Malcolm Kwan’s fiancée has abandoned him for another man, his father recently lost his battle with lung cancer, and he has a half-sister named Hadley that, until his father’s funeral, he had never before met. Wading through a mess of family and extra-familial repression, anxiety, cultural hyphenation, inexplicable forgiveness, abuse, and former lovers, Kevin Chong’s Beauty Plus Pity follows Malcolm as he struggles to make an impact on the Vancouver modelling scene, all while coming to terms with the death of his father and of what he knew—or thought he knew—about the man.

Malcolm’s journey is balanced by Hadley, his several-years-younger half-sister, and the unexpected connection they forge as they work through the memories and ideas of their father—who he was, how he cared for them, where he failed to do so. Neither Malcolm nor Hadley is complete; both have lived a life wishing for different circumstances, to have experienced more definitive cohesion growing up. Neither is broken, per se, by the actions and affair of their shared father, but both have spent far too much of their lives lamenting over what they felt they had missed.

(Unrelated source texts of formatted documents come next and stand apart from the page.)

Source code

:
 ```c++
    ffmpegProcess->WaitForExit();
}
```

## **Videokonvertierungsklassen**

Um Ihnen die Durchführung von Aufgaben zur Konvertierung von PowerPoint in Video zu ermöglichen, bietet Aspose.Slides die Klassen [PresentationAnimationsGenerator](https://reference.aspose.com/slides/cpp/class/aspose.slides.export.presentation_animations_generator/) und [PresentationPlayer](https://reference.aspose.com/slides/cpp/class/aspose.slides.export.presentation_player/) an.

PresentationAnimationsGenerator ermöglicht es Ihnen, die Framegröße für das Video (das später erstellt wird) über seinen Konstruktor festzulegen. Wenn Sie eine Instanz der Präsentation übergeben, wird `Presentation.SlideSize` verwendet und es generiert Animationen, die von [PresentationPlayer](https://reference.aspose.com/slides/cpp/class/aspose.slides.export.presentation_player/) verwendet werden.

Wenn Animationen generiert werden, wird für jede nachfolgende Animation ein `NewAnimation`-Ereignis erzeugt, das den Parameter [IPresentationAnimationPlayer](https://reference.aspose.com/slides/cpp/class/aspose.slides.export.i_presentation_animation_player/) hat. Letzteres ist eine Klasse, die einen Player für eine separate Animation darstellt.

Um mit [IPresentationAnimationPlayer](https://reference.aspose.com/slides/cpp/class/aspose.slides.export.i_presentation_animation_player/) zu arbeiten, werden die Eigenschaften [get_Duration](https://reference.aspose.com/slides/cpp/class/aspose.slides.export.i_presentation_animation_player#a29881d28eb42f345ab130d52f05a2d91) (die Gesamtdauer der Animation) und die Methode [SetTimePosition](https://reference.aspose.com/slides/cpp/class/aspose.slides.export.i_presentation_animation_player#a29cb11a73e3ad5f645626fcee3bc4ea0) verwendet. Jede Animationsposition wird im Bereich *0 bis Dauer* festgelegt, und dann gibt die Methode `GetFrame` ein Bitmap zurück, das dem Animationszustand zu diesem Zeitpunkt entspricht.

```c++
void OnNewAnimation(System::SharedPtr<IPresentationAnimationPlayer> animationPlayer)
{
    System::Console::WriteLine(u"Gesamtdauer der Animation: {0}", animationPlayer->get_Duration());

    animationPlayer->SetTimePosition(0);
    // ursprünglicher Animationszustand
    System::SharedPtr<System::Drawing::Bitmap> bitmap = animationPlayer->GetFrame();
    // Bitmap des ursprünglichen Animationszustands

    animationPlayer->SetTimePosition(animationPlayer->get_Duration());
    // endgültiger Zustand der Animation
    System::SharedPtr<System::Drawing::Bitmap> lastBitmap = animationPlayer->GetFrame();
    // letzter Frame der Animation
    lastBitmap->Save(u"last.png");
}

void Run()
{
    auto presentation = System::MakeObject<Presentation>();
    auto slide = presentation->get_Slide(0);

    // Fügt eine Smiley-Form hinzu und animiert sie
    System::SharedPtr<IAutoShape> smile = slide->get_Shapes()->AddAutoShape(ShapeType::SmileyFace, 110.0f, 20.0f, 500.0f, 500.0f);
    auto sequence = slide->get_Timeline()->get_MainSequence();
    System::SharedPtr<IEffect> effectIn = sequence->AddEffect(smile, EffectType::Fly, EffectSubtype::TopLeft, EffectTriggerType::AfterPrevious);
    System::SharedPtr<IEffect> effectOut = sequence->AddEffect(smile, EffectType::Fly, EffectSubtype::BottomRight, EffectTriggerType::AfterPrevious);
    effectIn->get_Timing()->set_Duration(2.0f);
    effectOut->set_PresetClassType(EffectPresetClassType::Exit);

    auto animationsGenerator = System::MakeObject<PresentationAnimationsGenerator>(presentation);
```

The tone of Beauty Plus Pity is quiet, bordering on reserved. This is accentuated in part by the slightly non-linear approach to the releasing of certain plot and character information. Choosing to unravel the further details of the growing connection between Malcolm and Hadley through sometimes vague, half-explained conversations and things left unsaid offers an opportunity for surprise; when truly emotional beats do occur, they are wound rhythmically through the chapters, sifting back and forth conversationally between the past and the present—and in one startling instance, a sudden blink of insight into an upsetting future event.

This is Malcolm’s story, and Chong carries his introspective tone through to a very satisfying conclusion. Through his connection with Hadley, and given a chance to view his father from another’s perspective, Malcolm’s growth from a relatively soft-willed individual into a man capable of emotional confrontation is natural, not forced. And as such changes are sometimes capable of, the lives surrounding Malcolm are invariably affected as well. In some cases, a veil is lifted and an individual’s abrasive nature is seen through an unfiltered lens, as is the case with Malcolm’s mother; in others, Malcolm’s newfound confidence provides him with the impetus to enact change, to embrace and maybe even correct mistakes of his past—to be the man he wishes he had been all along.

Beauty Plus Pity is emotionally deceptive—Chong’s nuanced structure keeps emotions under tight control, to be revealed at the author’s discretion and not a moment sooner. This level of authorial control is especially poignant when considered alongside the Vladimir Nabokov epigraph. Chong knows he must kill his beauty to take Malcolm to the next stage of his life, to give him something to feel, something to latch onto that is concrete and tangible, beyond his tepid ambitions and failed relationships—to show him that art is a social production, and is guided by many. When pain and strife are ignored, art—true beauty—ceases to exist.